Collected data

= Beginning of Section =

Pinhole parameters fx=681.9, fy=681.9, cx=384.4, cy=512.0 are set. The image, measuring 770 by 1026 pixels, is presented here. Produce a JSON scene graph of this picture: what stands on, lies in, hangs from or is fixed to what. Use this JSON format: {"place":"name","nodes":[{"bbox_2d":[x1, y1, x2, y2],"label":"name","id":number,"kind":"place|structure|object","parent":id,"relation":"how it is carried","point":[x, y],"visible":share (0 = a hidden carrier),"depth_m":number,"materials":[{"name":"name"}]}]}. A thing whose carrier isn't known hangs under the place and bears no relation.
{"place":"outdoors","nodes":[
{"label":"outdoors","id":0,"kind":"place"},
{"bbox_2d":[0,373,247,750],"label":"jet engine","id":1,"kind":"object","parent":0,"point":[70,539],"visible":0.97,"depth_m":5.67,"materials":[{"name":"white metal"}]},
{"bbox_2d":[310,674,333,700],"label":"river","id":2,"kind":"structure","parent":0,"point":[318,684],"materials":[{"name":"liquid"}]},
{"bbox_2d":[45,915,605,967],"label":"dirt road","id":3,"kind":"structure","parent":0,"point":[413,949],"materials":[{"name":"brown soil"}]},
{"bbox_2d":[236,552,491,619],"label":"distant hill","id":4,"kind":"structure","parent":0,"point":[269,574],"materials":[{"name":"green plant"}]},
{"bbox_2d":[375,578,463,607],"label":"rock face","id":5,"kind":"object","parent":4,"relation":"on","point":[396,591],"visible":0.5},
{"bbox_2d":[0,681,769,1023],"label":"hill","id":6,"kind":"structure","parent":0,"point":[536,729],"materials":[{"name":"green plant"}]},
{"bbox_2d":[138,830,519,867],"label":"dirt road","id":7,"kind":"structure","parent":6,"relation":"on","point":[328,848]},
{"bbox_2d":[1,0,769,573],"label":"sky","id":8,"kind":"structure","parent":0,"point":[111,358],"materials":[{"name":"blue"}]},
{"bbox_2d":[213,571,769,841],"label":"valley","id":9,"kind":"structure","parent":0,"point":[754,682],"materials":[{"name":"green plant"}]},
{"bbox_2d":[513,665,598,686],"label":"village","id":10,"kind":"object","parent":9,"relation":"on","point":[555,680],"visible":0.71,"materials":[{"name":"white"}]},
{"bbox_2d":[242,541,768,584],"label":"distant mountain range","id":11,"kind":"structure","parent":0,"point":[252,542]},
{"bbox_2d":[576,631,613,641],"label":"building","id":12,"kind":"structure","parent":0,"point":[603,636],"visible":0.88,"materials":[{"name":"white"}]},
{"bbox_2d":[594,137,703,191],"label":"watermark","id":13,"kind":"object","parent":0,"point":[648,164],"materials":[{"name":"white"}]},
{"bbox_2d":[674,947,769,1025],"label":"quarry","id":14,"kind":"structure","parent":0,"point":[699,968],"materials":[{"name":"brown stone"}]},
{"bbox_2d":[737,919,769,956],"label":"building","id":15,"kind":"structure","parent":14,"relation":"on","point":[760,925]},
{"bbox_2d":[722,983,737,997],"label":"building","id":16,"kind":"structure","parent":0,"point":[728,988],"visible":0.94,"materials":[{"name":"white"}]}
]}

= End of Section =

The records above, in their entirety, need to be set down again exactly.

Pinhole parameters fx=681.9, fy=681.9, cx=384.4, cy=512.0 are set. The image, measuring 770 by 1026 pixels, is presented here. Produce a JSON scene graph of this picture: what stands on, lies in, hangs from or is fixed to what. Use this JSON format: {"place":"name","nodes":[{"bbox_2d":[x1, y1, x2, y2],"label":"name","id":number,"kind":"place|structure|object","parent":id,"relation":"how it is carried","point":[x, y],"visible":share (0 = a hidden carrier),"depth_m":number,"materials":[{"name":"name"}]}]}. A thing whose carrier isn't known hangs under the place and bears no relation.
{"place":"outdoors","nodes":[
{"label":"outdoors","id":0,"kind":"place"},
{"bbox_2d":[0,373,247,750],"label":"jet engine","id":1,"kind":"object","parent":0,"point":[70,539],"visible":0.97,"depth_m":5.67,"materials":[{"name":"white metal"}]},
{"bbox_2d":[310,674,333,700],"label":"river","id":2,"kind":"structure","parent":0,"point":[318,684],"materials":[{"name":"liquid"}]},
{"bbox_2d":[45,915,605,967],"label":"dirt road","id":3,"kind":"structure","parent":0,"point":[413,949],"materials":[{"name":"brown soil"}]},
{"bbox_2d":[236,552,491,619],"label":"distant hill","id":4,"kind":"structure","parent":0,"point":[269,574],"materials":[{"name":"green plant"}]},
{"bbox_2d":[375,578,463,607],"label":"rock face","id":5,"kind":"object","parent":4,"relation":"on","point":[396,591],"visible":0.5},
{"bbox_2d":[0,681,769,1023],"label":"hill","id":6,"kind":"structure","parent":0,"point":[536,729],"materials":[{"name":"green plant"}]},
{"bbox_2d":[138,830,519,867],"label":"dirt road","id":7,"kind":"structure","parent":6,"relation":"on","point":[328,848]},
{"bbox_2d":[1,0,769,573],"label":"sky","id":8,"kind":"structure","parent":0,"point":[111,358],"materials":[{"name":"blue"}]},
{"bbox_2d":[213,571,769,841],"label":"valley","id":9,"kind":"structure","parent":0,"point":[754,682],"materials":[{"name":"green plant"}]},
{"bbox_2d":[513,665,598,686],"label":"village","id":10,"kind":"object","parent":9,"relation":"on","point":[555,680],"visible":0.71,"materials":[{"name":"white"}]},
{"bbox_2d":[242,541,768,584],"label":"distant mountain range","id":11,"kind":"structure","parent":0,"point":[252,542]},
{"bbox_2d":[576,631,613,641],"label":"building","id":12,"kind":"structure","parent":0,"point":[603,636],"visible":0.88,"materials":[{"name":"white"}]},
{"bbox_2d":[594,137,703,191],"label":"watermark","id":13,"kind":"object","parent":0,"point":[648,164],"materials":[{"name":"white"}]},
{"bbox_2d":[674,947,769,1025],"label":"quarry","id":14,"kind":"structure","parent":0,"point":[699,968],"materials":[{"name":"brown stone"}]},
{"bbox_2d":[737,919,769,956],"label":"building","id":15,"kind":"structure","parent":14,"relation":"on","point":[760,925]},
{"bbox_2d":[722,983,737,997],"label":"building","id":16,"kind":"structure","parent":0,"point":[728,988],"visible":0.94,"materials":[{"name":"white"}]}
]}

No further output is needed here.